**YOUR TASK**
Copy the material below exactly, starting at the line that contains "Q: Are there small bridges or cars?" and ending at the last line of the material, with both ends included.

Stored data
=== Begin Enclosure ===

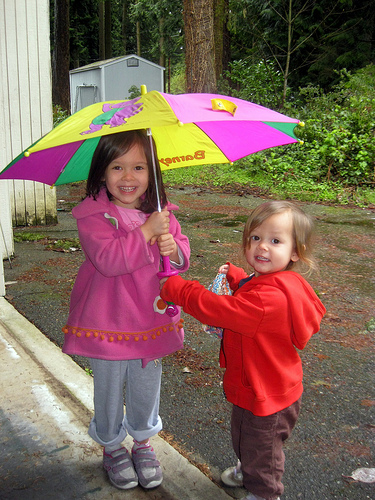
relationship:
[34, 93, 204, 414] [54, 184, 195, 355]
girl wearing coat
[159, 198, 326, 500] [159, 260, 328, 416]
kid wearing jacket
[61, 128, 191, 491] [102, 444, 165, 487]
girl wearing athletic shoes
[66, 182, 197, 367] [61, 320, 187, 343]
coat has fringe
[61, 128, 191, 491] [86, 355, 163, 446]
girl wearing pants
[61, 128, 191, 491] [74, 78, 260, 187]
girl holding umbrella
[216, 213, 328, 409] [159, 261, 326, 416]
child wearing jacket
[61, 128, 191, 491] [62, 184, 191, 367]
girl wearing coat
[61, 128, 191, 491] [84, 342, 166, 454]
girl wearing pants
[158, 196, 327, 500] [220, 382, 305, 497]
child wearing pants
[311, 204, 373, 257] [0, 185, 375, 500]
moss on ground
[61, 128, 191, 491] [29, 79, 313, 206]
girl holding umbrella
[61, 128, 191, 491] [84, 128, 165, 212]
girl with hair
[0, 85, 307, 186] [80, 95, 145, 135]
umbrella with barney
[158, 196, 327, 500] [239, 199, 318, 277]
child with hair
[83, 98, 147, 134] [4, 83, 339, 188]
barney on umbrella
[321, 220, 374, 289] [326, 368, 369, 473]
puddles on ground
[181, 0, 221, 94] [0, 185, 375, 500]
trunk across ground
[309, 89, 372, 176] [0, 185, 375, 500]
green trees next to ground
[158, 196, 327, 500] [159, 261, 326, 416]
child wearing a jacket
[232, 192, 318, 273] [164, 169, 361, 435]
head of kid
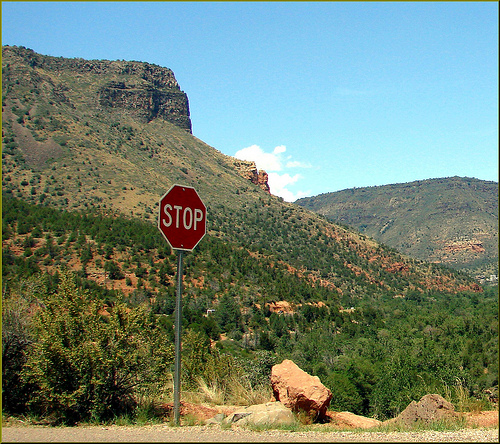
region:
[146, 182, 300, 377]
Stop sign is red.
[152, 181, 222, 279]
STOP is written in white letters.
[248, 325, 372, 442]
Big rock near stop sign.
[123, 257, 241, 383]
Stop sign connected to gray pole.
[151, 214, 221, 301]
Stop sign has 8 sides.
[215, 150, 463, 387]
Many green trees on mountain side.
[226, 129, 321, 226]
White clouds in sky.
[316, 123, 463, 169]
Sky is blue in color.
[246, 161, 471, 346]
Big mountains in background.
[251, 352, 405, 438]
Rocks are brown in color.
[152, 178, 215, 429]
a stop sign in the seemingly middle of nowhere.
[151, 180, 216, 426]
stop sign is angled towards its left [viewer's right] in the photo.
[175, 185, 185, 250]
two bolts hold the stop sign to its post.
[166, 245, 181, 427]
stop sign's post is silvertone metal, probably steel.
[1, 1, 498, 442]
photo is of some western state [calif, new mexico, arizona, etc & ect]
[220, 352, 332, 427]
large red rock leans on yellowish rock in foreground.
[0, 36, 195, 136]
primary mountain has a squarish, angular top.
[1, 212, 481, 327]
much of the mountain's earth is rusty red.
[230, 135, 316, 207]
a single cloud with two little stragglers between & behind two mountains.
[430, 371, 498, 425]
a few greenish yellow weeds right front.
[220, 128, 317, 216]
single white cloud in clear blue sky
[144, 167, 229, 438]
stop sign in dessert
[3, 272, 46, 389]
dead bush surrounded by green lush bushes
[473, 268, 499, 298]
buildings behind mountain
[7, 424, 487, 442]
shoulder of road in mountains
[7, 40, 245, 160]
mountain top with sharp cut off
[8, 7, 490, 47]
beautiful crystal clear blue skies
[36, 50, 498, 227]
mountains in background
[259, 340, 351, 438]
boulder sitting upright between two other boulders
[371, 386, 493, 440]
boulder stands alone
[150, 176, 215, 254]
A red stop sign.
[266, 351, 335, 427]
A large rock, protruding from the road.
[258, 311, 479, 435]
Brush amid the rocks.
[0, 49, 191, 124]
A hill looks out over the prairie.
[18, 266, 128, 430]
A large shrub near a sign.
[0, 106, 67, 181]
A patch of barren dirt on the hill.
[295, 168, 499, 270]
A barren hill in the distance.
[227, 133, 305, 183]
A single cloud overlooking the prairie.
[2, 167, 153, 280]
Small bushes dot the foot of the hill.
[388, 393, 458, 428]
A porous rock laying on the path.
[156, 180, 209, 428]
Stop sign on a post.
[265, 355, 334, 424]
Rock near stop sign.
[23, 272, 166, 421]
Bush near stop sign.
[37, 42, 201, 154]
Rocky mountain overlook into valley.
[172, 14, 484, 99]
Clear blue sky.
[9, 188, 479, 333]
Green vegetation growing on the mountain side.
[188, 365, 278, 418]
Dry, dead brush inbetween the rock and sign.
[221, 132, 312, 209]
Puffy white cloud in the sky.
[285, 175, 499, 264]
Mountain in the background.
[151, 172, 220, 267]
White and red stop sign.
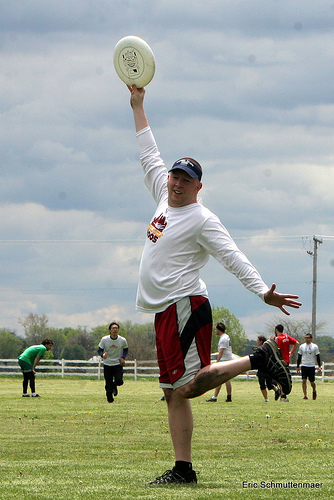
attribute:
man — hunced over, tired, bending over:
[17, 338, 53, 400]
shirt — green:
[18, 344, 48, 367]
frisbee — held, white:
[113, 36, 156, 89]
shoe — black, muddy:
[148, 470, 198, 488]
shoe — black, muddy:
[252, 337, 294, 397]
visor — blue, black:
[168, 158, 202, 182]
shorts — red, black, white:
[154, 294, 214, 390]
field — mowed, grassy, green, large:
[0, 380, 332, 499]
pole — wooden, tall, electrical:
[307, 234, 324, 346]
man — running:
[97, 322, 131, 404]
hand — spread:
[263, 283, 303, 317]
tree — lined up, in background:
[17, 312, 50, 348]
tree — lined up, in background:
[211, 305, 248, 358]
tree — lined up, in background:
[262, 314, 324, 365]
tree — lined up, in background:
[0, 327, 27, 359]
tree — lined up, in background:
[59, 342, 87, 371]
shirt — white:
[98, 336, 130, 369]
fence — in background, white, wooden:
[2, 359, 334, 384]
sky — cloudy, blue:
[0, 1, 333, 341]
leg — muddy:
[162, 386, 194, 463]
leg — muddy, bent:
[175, 355, 252, 400]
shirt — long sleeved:
[95, 348, 127, 359]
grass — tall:
[1, 373, 332, 383]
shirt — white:
[297, 343, 321, 369]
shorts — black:
[301, 366, 317, 382]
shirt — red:
[275, 335, 298, 364]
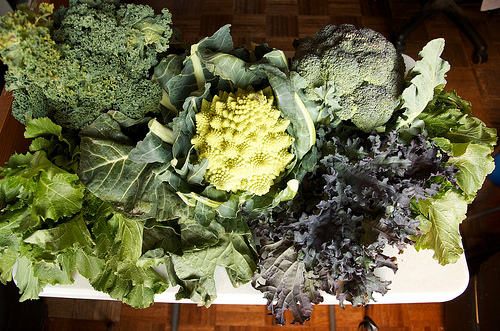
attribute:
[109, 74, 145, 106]
part — green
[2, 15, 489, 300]
table — small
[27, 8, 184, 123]
broccoli — green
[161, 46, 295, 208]
vegtable — yellow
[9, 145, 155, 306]
vegetable — light green, yellow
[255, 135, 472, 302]
vegetable — loose leaf green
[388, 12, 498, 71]
legs — black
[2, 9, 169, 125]
kale — green , yellow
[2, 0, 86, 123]
kale — dry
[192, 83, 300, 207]
cabbage — light green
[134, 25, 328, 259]
leaves — green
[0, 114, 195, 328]
leaves — spinach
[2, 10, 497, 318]
vegetables — green, white, leafy , purple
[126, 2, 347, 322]
broccoli — white 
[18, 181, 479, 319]
tray — white 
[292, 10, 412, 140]
broccoli — Green 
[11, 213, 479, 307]
tray — white 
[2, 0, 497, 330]
table — brown 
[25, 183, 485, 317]
board — white 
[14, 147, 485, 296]
board — white , rounded edge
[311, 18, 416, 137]
broccoli — green 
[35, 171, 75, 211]
line — thin 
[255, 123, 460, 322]
leaves — purpleish 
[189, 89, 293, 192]
vegetable — yellow, textured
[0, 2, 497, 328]
floor — brown, wooden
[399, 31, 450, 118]
leaf — light-shined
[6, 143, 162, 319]
leaves — green, a bunch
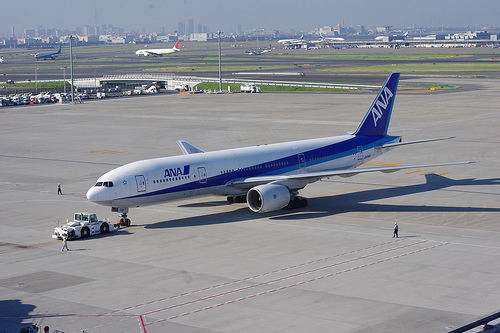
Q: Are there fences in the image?
A: No, there are no fences.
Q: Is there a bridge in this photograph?
A: Yes, there is a bridge.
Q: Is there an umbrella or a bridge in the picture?
A: Yes, there is a bridge.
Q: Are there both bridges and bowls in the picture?
A: No, there is a bridge but no bowls.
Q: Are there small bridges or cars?
A: Yes, there is a small bridge.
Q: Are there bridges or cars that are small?
A: Yes, the bridge is small.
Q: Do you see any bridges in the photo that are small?
A: Yes, there is a small bridge.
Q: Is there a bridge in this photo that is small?
A: Yes, there is a bridge that is small.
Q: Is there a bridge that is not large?
A: Yes, there is a small bridge.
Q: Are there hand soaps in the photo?
A: No, there are no hand soaps.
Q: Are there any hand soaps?
A: No, there are no hand soaps.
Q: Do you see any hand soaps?
A: No, there are no hand soaps.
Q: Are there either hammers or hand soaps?
A: No, there are no hand soaps or hammers.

=== End Enclosure ===

**TASK RESULT**
Q: Are there small bridges or cars?
A: Yes, there is a small bridge.
Q: Are there bridges or cars that are small?
A: Yes, the bridge is small.
Q: Do you see any bridges in the photo that are small?
A: Yes, there is a small bridge.
Q: Is there a bridge in this photo that is small?
A: Yes, there is a bridge that is small.
Q: Is there a bridge that is not large?
A: Yes, there is a small bridge.
Q: Are there hand soaps in the photo?
A: No, there are no hand soaps.
Q: Are there any hand soaps?
A: No, there are no hand soaps.
Q: Do you see any hand soaps?
A: No, there are no hand soaps.
Q: Are there either hammers or hand soaps?
A: No, there are no hand soaps or hammers.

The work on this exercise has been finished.